Gosto de você assim.

Eu gosto do seu mau humor. Do seu levantar de sobrancelha, emoldurando um olhar pequeno, de grande reprovação. Tudo isso dentro de mim é som de cuíca. Som de não sei o que. Som! Gosto dos seus olhos caipiras, do seu sorriso faceiro e mágico. Gosto da sua alegria simples e tão sofisticada. Tão terreiro, tão sacada. Gosto dos seus fios brancos, porque é com eles que eu passo tardes a fiar a seda da sua existência. São destes fios que é feita a chita da sua história. São a minha lã, onde me enrolo, feito uma felina que procura perder a vida, enforcada em um fio de prazer...

Adoro as suas rugas, porque é por elas que navego, no unguento do seu suor, e passeio pelo Brasil do seu corpo. E vou de Minas ao Sul. Das suas grutas a seus picos. E me faço vadia gaivota, a sobrevoar, à tardinha, o horizonte do seu nariz, meu magnífico rosto da Gávea.

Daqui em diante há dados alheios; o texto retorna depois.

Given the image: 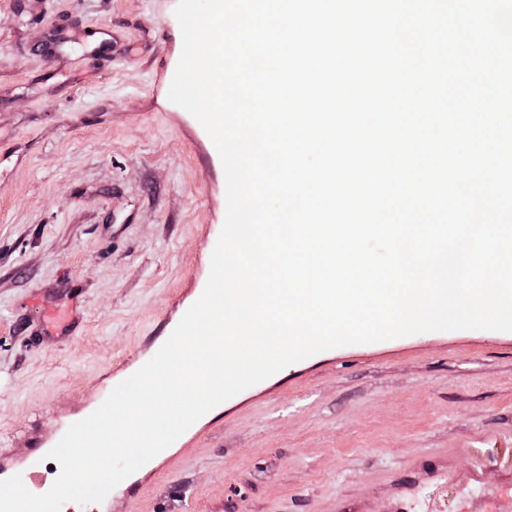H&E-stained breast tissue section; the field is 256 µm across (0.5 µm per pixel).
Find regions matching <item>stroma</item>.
<instances>
[{
	"label": "stroma",
	"mask_w": 512,
	"mask_h": 512,
	"mask_svg": "<svg viewBox=\"0 0 512 512\" xmlns=\"http://www.w3.org/2000/svg\"><path fill=\"white\" fill-rule=\"evenodd\" d=\"M178 0H0V461L179 321L226 217ZM109 512H512V332L346 345L225 401Z\"/></svg>",
	"instance_id": "1"
}]
</instances>
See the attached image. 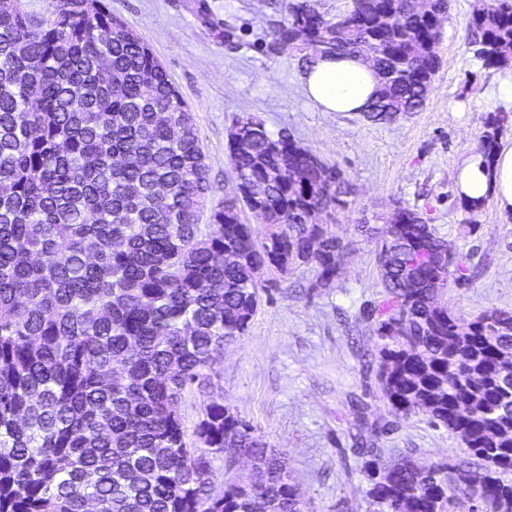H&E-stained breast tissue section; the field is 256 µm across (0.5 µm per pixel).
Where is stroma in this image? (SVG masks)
I'll list each match as a JSON object with an SVG mask.
<instances>
[{
	"label": "stroma",
	"mask_w": 512,
	"mask_h": 512,
	"mask_svg": "<svg viewBox=\"0 0 512 512\" xmlns=\"http://www.w3.org/2000/svg\"><path fill=\"white\" fill-rule=\"evenodd\" d=\"M286 0H106L149 45L193 114L209 164L212 200L233 190L226 134L246 113L270 131L288 129L350 186L331 231L348 242L331 287H314L315 271L266 269L267 286L245 336L224 348L209 370V389H191L183 414L194 427L211 399H223L256 436L284 451L306 512H372L361 474L366 449L385 461L411 456L456 467L468 455L445 428L415 415L392 432L369 433L389 421L388 403L366 365L376 338L360 308L381 291L376 244L361 225L384 227L395 203L417 211L465 268L443 299L471 320L490 308L512 309V216L495 202L464 209L455 177L474 154L485 116L501 113V145L512 144V101L495 94L512 77L483 67L467 38L474 0H448L450 19L438 45L441 66L424 107L391 124L312 105L301 53H267Z\"/></svg>",
	"instance_id": "stroma-1"
}]
</instances>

Gosto das rolinhas que pousaram sobre o seu colo, ouriçadas sob a gaiola do véu de um tecido qualquer, sempre ameaçando um voo. E eu sempre querendo que seja em minha direção. Gosto dos seus dedos. Gosto. Principalmente quando somem pelos teus cabelos, como cinco caboclinhas escondendo-se atrás de uma cachoeira. Mas gosto deles puros também. Seus dedos nus são meu desejo. Quero ser a areia, virgem, a arder com suas pegadas...

Adoro o seu quadril a desenhar o infinito, em curto movimento. E é exatamente quando me acabo e me inicio em bendizer a Bahia, de todos os Santos. Meus Santos! Este vento que sai do seu delicado movimento tem cheiro de mar... Mariscos... Odó Iyá !

Gosto das suas pernas, porque somente as vejo em sombra. São duas odaliscas por demais esguias que serpenteiam. Não consigo descrever esse percurso. Esta metamorfose que são suas pernas... De repente odaliscas, de repente, dois arados, a mexer a terra dura e seca de suas origens. Terra dura e seca da minha vida. E de repente, pernas, outra vez. Coxa, joelho e panturrilha. Pernas adoradas, que eu queria tanto tê-las cordas, amarradas a mim.

Seu pés. Talvez a única coisa absolutamente humana que lhe pertence. Porque só sendo mesmo tão humano para caber tanta contradição. Côncavo e Convexo. E eu os amo assim... leves e sensuais, borboleteando sobre ondinhas imaginárias. Pesados, e contrastantes, para que eu posso concordar com Vinícius, ao ver neles, princípios de estátuas. Princípio e Fim. Estátua da mais humana divindade. Rainha do fogo que me queima, e do vento que me espalha.

Gosto de você assim. Porque talvez não lhe coubesse outro ofício. Assim como já não me cabem mais outros pensamentos... Assim como não me cabe outra mulher.